À cette réponse, qui annonçait dans madame de Sauve ou une parfaite confiance ou une suprême dissimulation, Catherine ne put retenir un léger frémissement. Elle crispa sa main grasse et courte.

— Et cependant tu savais bien, dit-elle avec son méchant sourire, tu savais bien, Carlotta, que le roi de Navarre ne viendrait point cette nuit.

— Moi, Madame, je savais cela ! s’écria Charlotte avec un accent de surprise parfaitement bien jouée.

— Oui, tu le savais.

— Pour ne point venir, reprit la jeune femme frissonnante à cette seule supposition, il faut donc qu’il soit mort !

Ce qui donnait à Charlotte le courage de mentir ainsi, c’était la certitude qu’elle avait d’une terrible vengeance, dans le cas où sa petite trahison serait découverte.

— Mais tu n’as donc pas écrit au roi de Navarre, Carlotta mia ? demanda Catherine avec ce même rire silencieux et cruel.

— Non, Madame, répondit Charlotte avec un admirable accent de naïveté ; Votre Majesté ne me l’avait pas dit, ce me semble.

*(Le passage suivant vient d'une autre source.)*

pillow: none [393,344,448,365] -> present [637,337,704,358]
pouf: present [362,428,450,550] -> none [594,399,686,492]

Il se fit un moment de silence pendant lequel Catherine regarda madame de Sauve comme le serpent regarde l’oiseau qu’il veut fasciner.

— Tu te crois belle, dit alors Catherine ; tu te crois adroite, n’est-ce pas ?

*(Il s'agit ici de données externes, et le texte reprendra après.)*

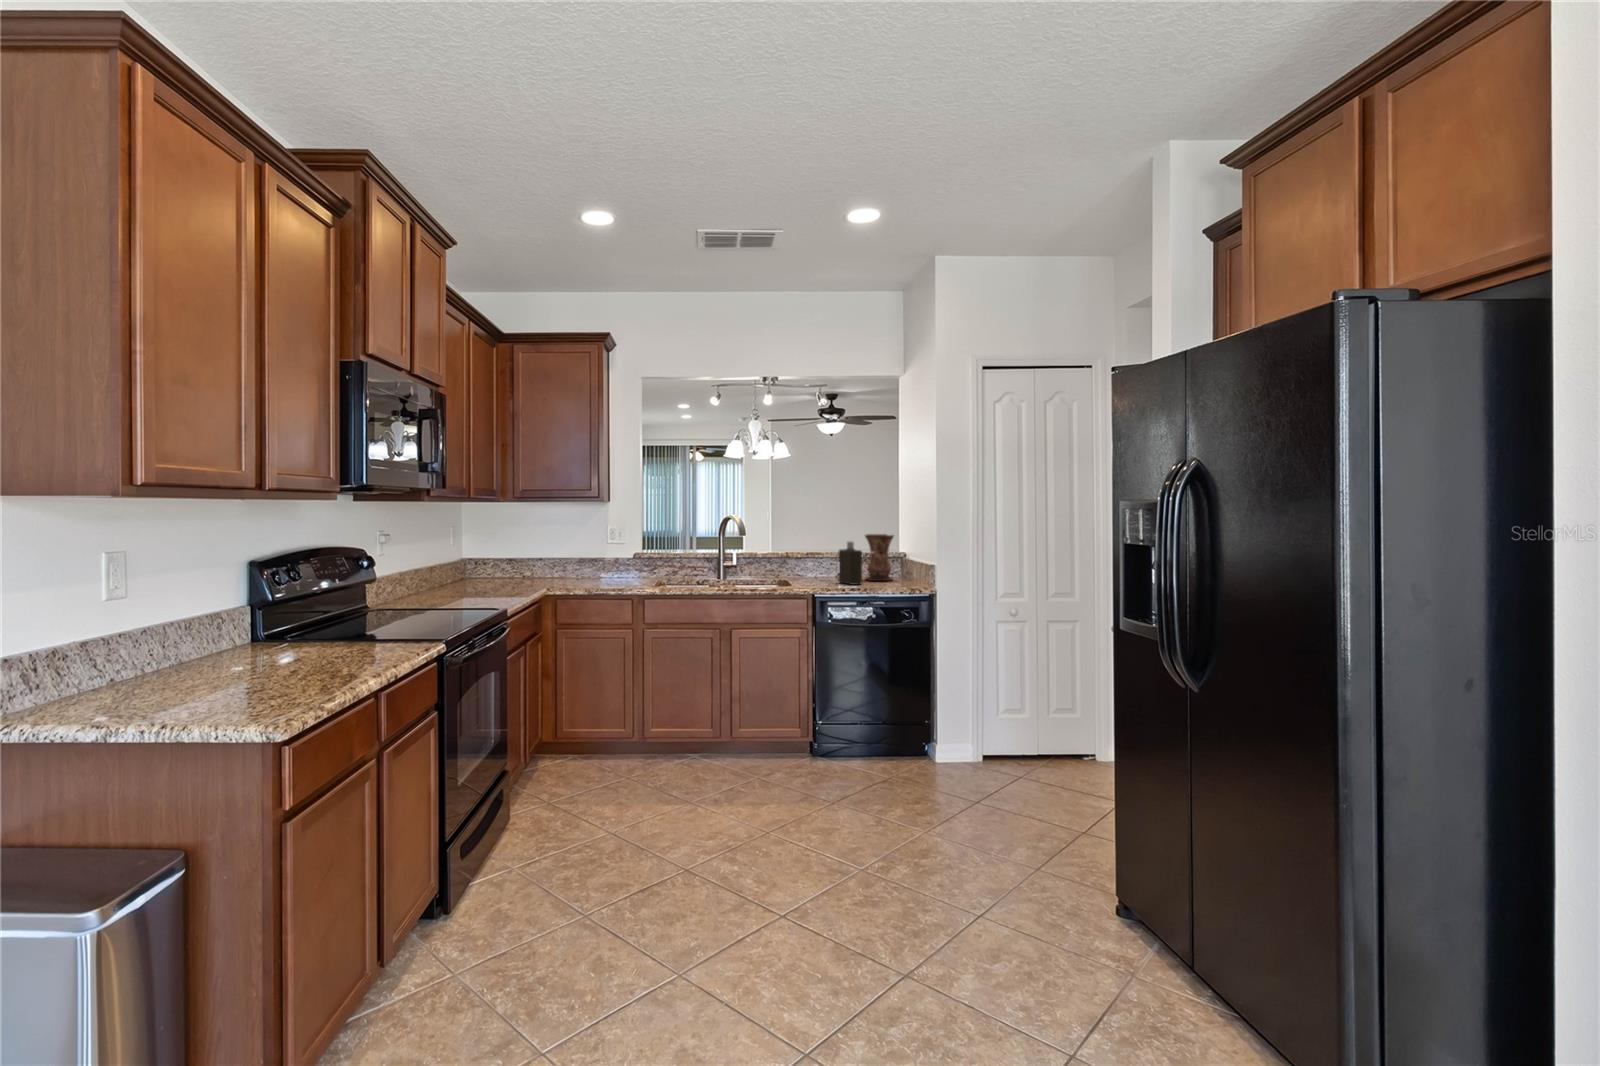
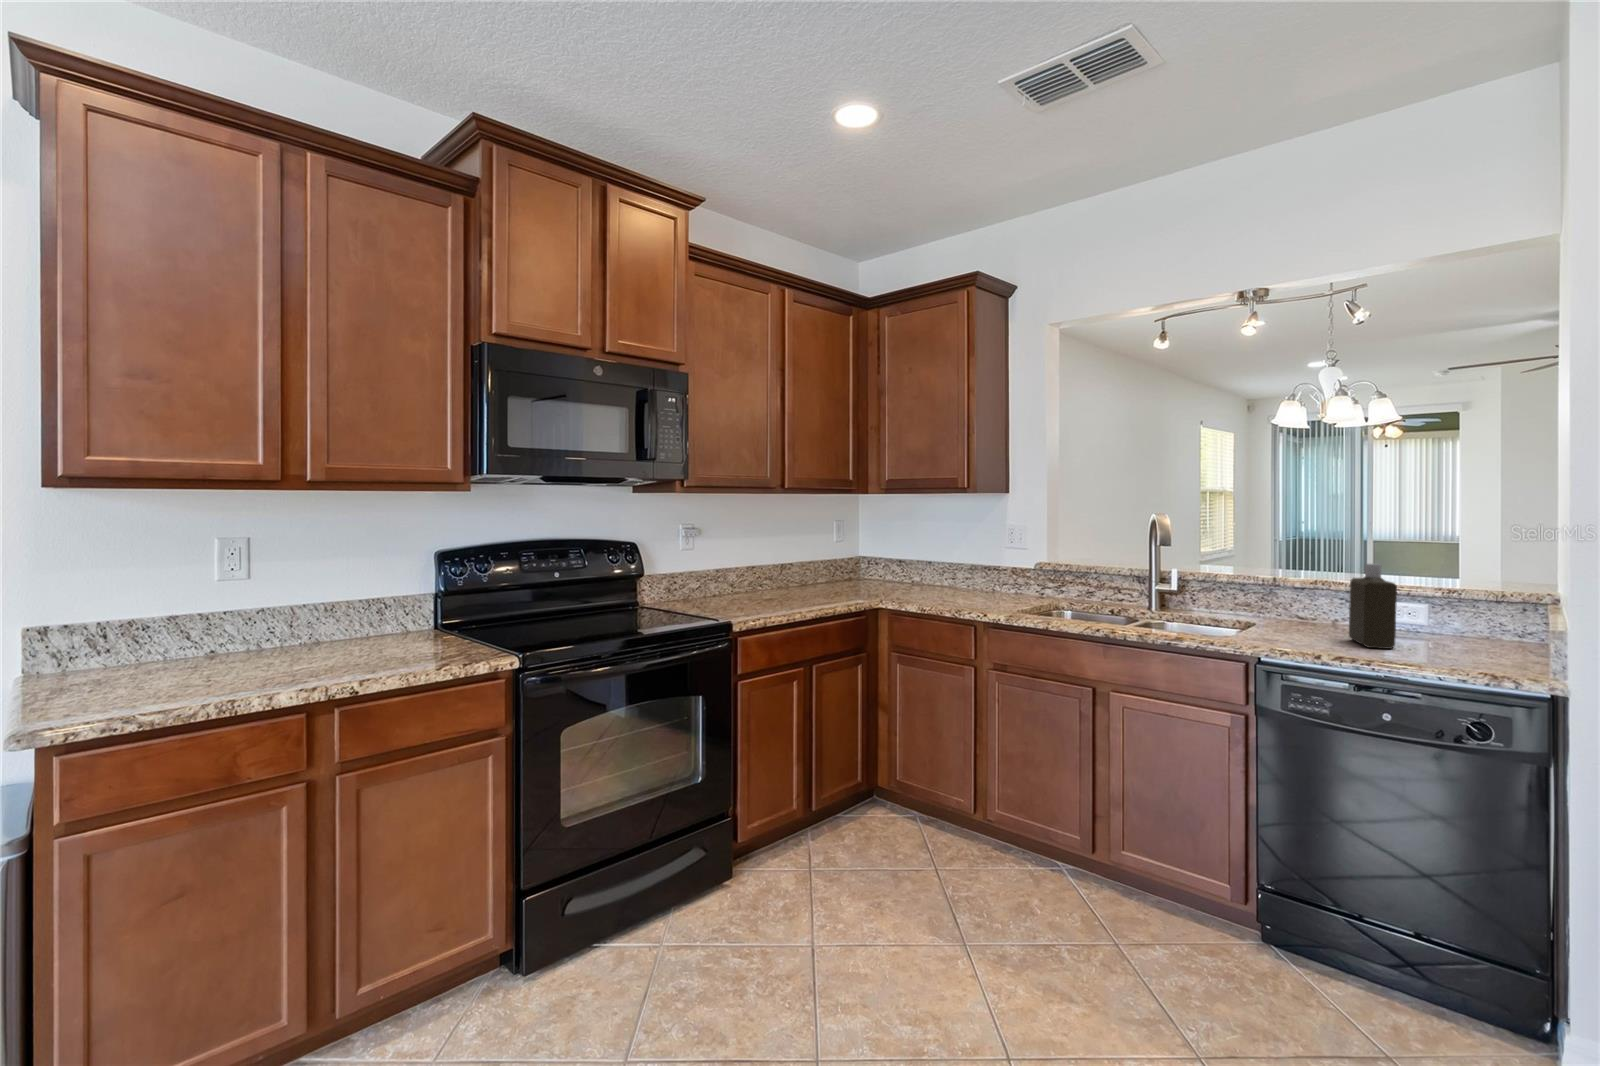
vase: present [865,534,894,581] -> none [1427,552,1508,649]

— Non, Madame, répondit Charlotte, je sais seulement que Votre Majesté a été parfois d’une bien grande indulgence pour moi, quand il s’agissait de mon adresse et de ma beauté.

— Eh bien, dit Catherine en s’animant, tu te trompais si tu as cru cela, et moi je mentais si je te l’ai dit, tu n’es qu’une sotte et qu’une laide près de ma fille Margot.

— Oh ! ceci, Madame, c’est vrai ! dit Charlotte, et je n’essayerai pas même de le nier, surtout à vous.